3. Computationally Intensive Empirical Tasks


Why Use a Computing Cluster?

In many research scenarios, tasks can exceed the capabilities of your laptop due to limitations in memory or processing power. Here’s why moving to a compute cluster like the Yens can be essential:

Common Tasks Requiring a Computing Cluster

  • Analyzing Large Datasets: Large volumes of data require more memory and processing power.
  • Running Many Instances of a Simulation: Simulations can be computationally intensive and time-consuming.
  • Estimating Parameters for Structural Models: Complex models need significant computational resources.
  • Training/Fine-tuning Large Language Models: Such models require extensive processing power and (GPU) memory.

Memory Issues

  • RAM vs. Storage: Data is stored on the hard drive (also called “storage” or disk) and is copied to RAM (Random Access Memory or simply “memory”) when in use. RAM is much faster (100-1000x) than even the best SSDs.
  • Impact of Insufficient RAM: When you run out of RAM, processes slow down as they move to the hard drive.
  • Monitor Memory Usage: If you encounter issues running a script, check your memory usage. If your dataset is larger than half your RAM, your laptop will struggle. Most modern laptops have 4-16 GB of RAM.

Runtime Issues

  • CPU Role: Memory is where information is stored, but the CPU does the work. The CPU (Central Processing Unit) executes tasks and is rated by processing speed (Hz) and the number of cores.
  • Sequential vs. Parallel Processing:
    • Sequential tasks (instructions that must be performed in order) can be time-consuming. For example, a function runSimulation() taking 1 minute per run would need 1000 minutes to run 1000 times sequentially on a single laptop.
    • Parallel processing can significantly reduce this time if we don’t have to carry out the instructions in order. With 100 laptops, the same task would take just 10 minutes.

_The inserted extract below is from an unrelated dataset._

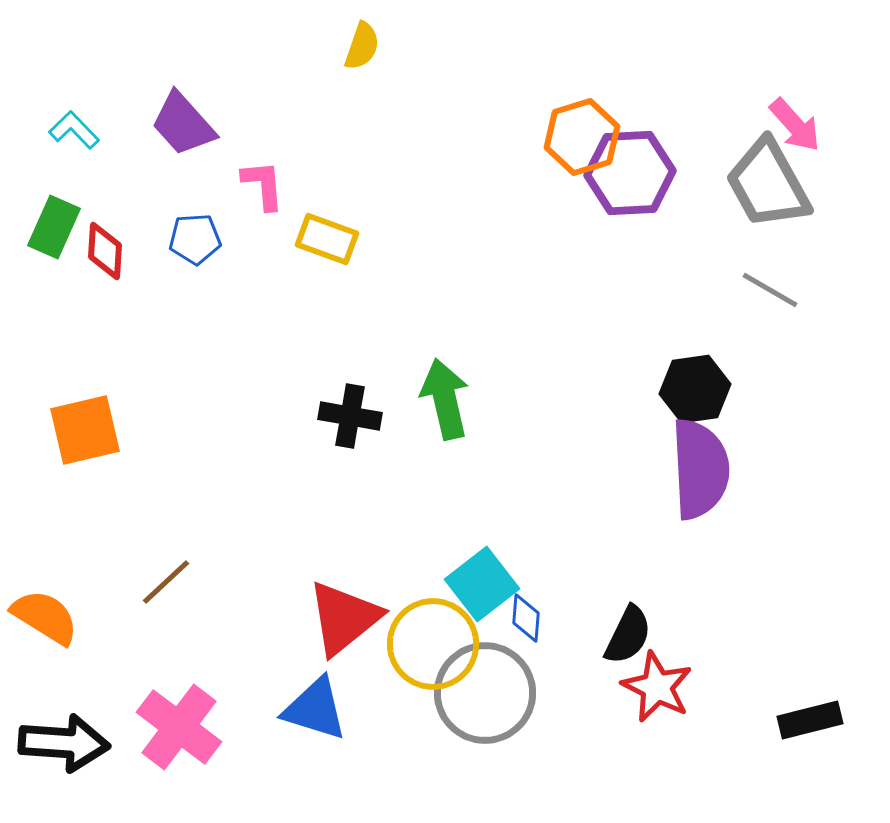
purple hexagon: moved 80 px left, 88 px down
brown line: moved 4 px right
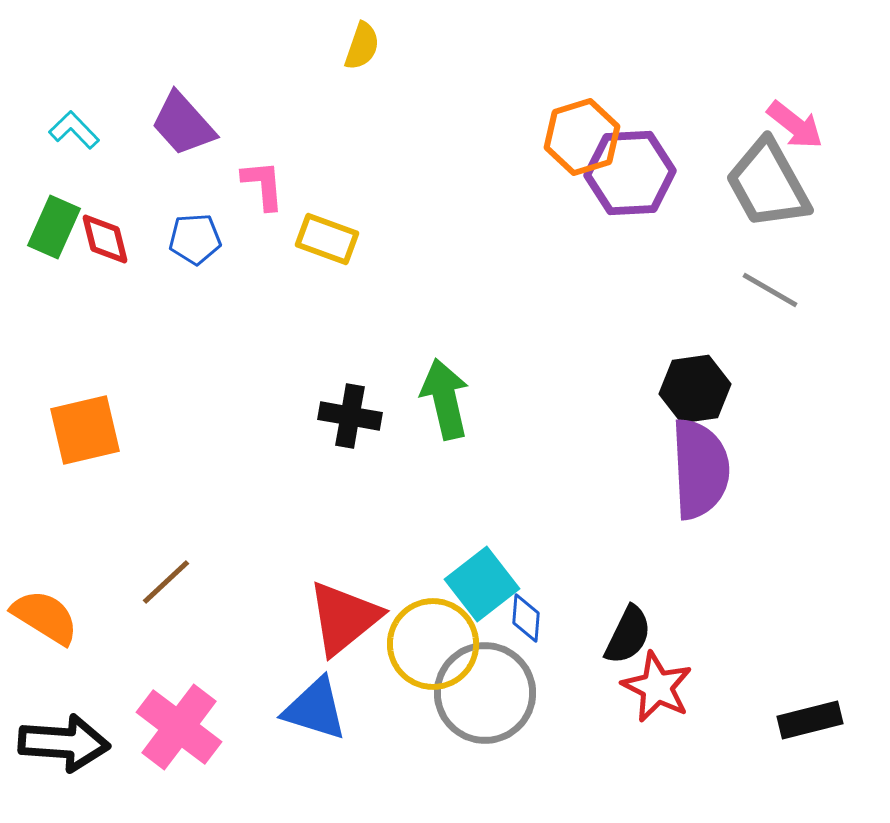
pink arrow: rotated 10 degrees counterclockwise
red diamond: moved 12 px up; rotated 18 degrees counterclockwise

Parallelization and Multiple CPUs

  • Side Effect-Free Functions: Functions that do not change anything outside their local environment can be parallelized, as they have no ‘side effects’.
  • Benefits of Parallelization: Multiple CPUs can work simultaneously, provided their work has no interacting side effects. However, this often increases memory usage due to data duplication (tradeoff between runtime and memory optimization).
  • Parallelizeing Your Research Code: While parallelizing processes can save time, it requires time-consuming coding.